Iranians Should Thank Russia
While it may seem horrible that Russia has invaded a sovereign nation, Georgia, perhaps there is a silver lining in this. For at least a year now, U.S. president George Bush has seemed determined to invade Iran before he left office. Now that this whole pesky Russia business has come up, George will most likely have to spend his last five months in office focusing on that. So, as former U.N. weapons inspector Scott Ritter has said, it appears as though Iran, and America for that matter, is off the hook. If you think the invasion of Iraq has strained the U.S. economy, caused political rancor, and stressed U.S. relations with the rest of the world, an invasion of Iran could make all that look like a day in the park. A U.S. invasion of Iran would trigger massive terrorist activity around the globe, push us to the brink of world war, and create a highly combustible political situation domestically. (Read riots in the streets.)
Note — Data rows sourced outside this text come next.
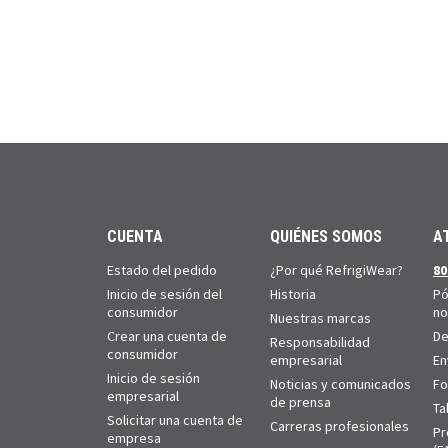
CUENTA
QUIÉNES SOMOS
A
Estado del pedido
¿Por qué RefrigiWear?
80
Inicio de sesión del
Historia
Pó
consumidor
no
Nuestras marcas
Crear una cuenta de
De
Responsabilidad
consumidor
empresarial
En
Inicio de sesión
Noticias y comunicados
Fo
empresarial
de prensa
Ta
Solicitar una cuenta de
Carreras profesionales
Pr
empresa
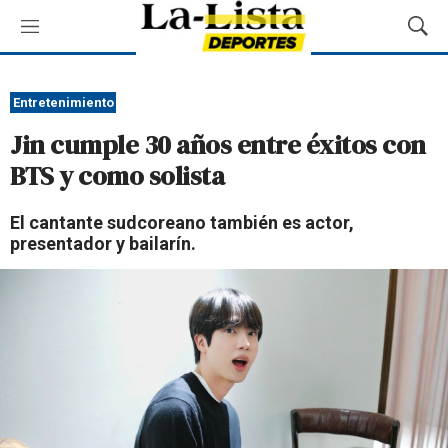
M
M
e
o
n
s
ú
t
Entretenimiento
r
Jin cumple 30 años entre éxitos con
a
r
BTS y como solista
B
ú
El cantante sudcoreano también es actor,
s
presentador y bailarín.
q
u
e
d
a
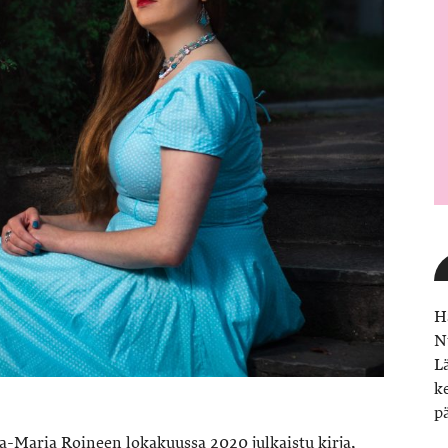
H
N
L
k
p
a-Maria Roineen lokakuussa 2020 julkaistu kirja,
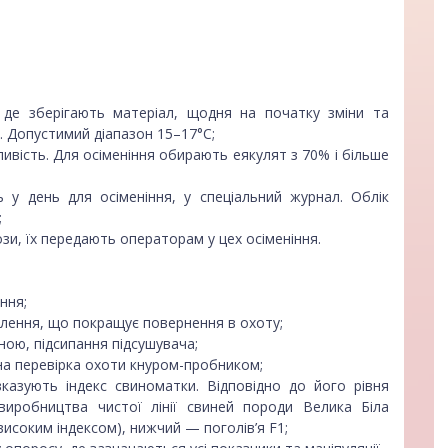
 де зберігають матеріал, щодня на початку зміни та
л. Допустимий діапазон 15–17°С;
ливість. Для осіменіння обирають еякулят з 70% і більше
ь у день для осіменіння, у спеціальний журнал. Облік
;
ози, їх передають операторам у цех осіменіння.
іння;
тлення, що покращує повернення в охоту;
ною, підсипання підсушувача;
на перевірка охоти кнуром-пробником;
казують індекс свиноматки. Відповідно до його рівня
иробництва чистої лінії свиней породи Велика Біла
исоким індексом), нижчий — поголів’я F1;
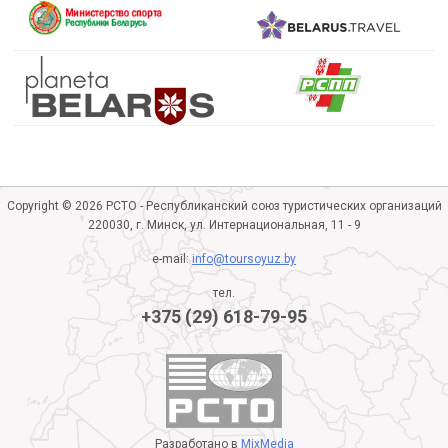
Copyright © 2026 РСТО - Республиканский союз туристических организаций
220030, г. Минск, ул. Интернациональная, 11 - 9
e-mail:
info@toursoyuz.by
тел.
+375 (29) 618-79-95
Разработано в
MixMedia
The Russians seem determined to exert their muscle and pride once again. They want to reassert themselves as a legitimate world power, particularly in their own back yard with a member nation of the former Soviet Union where the U.S. is trying to gain a foothold. Fortunately, for all concerned, Georgia is not a member of NATO at this point. Otherwise, we would have been required to defend Georgia militarily.
Our “gain” is Europe’s loss, however. Europe gets much of their oil from Russia. This valuable commodity could become a very large bargaining chip for the Russians. Expect them to insist that the U.S. pull their new missile base out of Poland or Europeans could get real cold this winter.
Bush seemed determined to start a new cold war when he placed that missile base next door to Russia, even though he insisted it would be aimed at the Middle East, particularly Iran. Did Bush have an ulterior motive as well? A new cold war would ensure that our need for massive amounts of military might would remain intact no matter what happened in the Middle East. With the possibility of the Iraq occupation winding down, Bush’s big oil and military contractor buddies are wringing their hands with glee that a new cold war is now at hand. This tension between the U.S. and Russia will surely keep oil prices high and military spending astronomical.
All things considered, I’d rather have peace. But, until we find a cure for stupidity that’s not going to happen. Even though Russia has nukes and Iran doesn’t, given the choice between world war and cold war, I’ll take cold war. A confrontation with Russia is no laughing matter, but, at this point I’ll say, “Thank you, Russia.”